1 is a configuration diagram of an embodiment of the present invention, FIG. 2 is a circuit diagram of FIG. 1, FIG. 3 is a configuration diagram of the embodiment of FIG. 1 applied to a magneto-optical disk device, and FIG. The figure is an operational mode diagram of the recording of FIG. 3. DESCRIPTION OF SYMBOLS 1... High permeability magnetic material, 2... First parallel coil group, 3... Second parallel coil group, 4... Electromagnet drive circuit, 5... Piezoelectric element, 6...・Piezoelectric element drive circuit, 1
DESCRIPTION OF SYMBOLS 1... Optical disk substrate, 12... Optical disk magnetic medium, 31... Magneto-optical recording head, 32... Laser light source, 33.34.35... Beam splitter, 36
... Laser light beam condensing lens, 37... Actuator, 38... Light receiving element for focus error signal detection, 39... Light receiving element for tracking signal detection, 40
．． 41... Servo control circuit, 42... Polarizing filter, 43... Light receiving element for detecting reproduced signal, 44... Amplifying circuit, 45... Laser light source modulation circuit.

Claims (1)

[Claims] A high permeability magnetic strip placed on one side of the magneto-optical disk and n coils installed in the middle of this high permeability magnetic material and generating magnetic fields in the same direction are electrically connected in parallel.

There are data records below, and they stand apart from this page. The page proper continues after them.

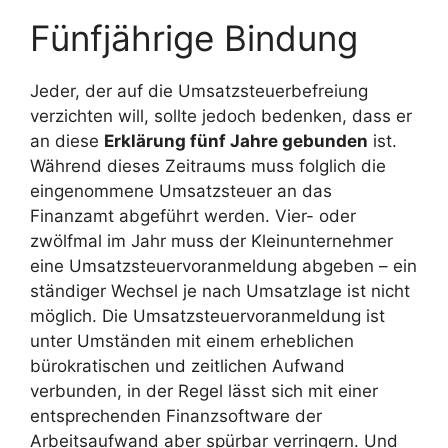
Fünfjährige Bindung
Jeder, der auf die Umsatzsteuerbefreiung
verzichten will, sollte jedoch bedenken, dass er
an diese
Erklärung fünf Jahre gebunden
ist.
Während dieses Zeitraums muss folglich die
eingenommene Umsatzsteuer an das
Finanzamt abgeführt werden. Vier- oder
zwölfmal im Jahr muss der Kleinunternehmer
eine Umsatzsteuervoranmeldung abgeben – ein
ständiger Wechsel je nach Umsatzlage ist nicht
möglich. Die Umsatzsteuervoranmeldung ist
unter Umständen mit einem erheblichen
bürokratischen und zeitlichen Aufwand
verbunden, in der Regel lässt sich mit einer
entsprechenden Finanzsoftware der
Arbeitsaufwand aber spürbar verringern. Und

The first parallel coil group consists of one parallel coil group and a second parallel coil group in which n coils that generate a magnetic field in the opposite direction to the first parallel coil group are electrically connected in parallel. It is characterized by having an electromagnet that has three terminals as a whole by connecting one terminal of the coil group and the second parallel coil group, and a piezoelectric element that moves this electromagnet perpendicularly to the surface of the magneto-optical disk. Magnetic field applying electromagnet for magneto-optical disks.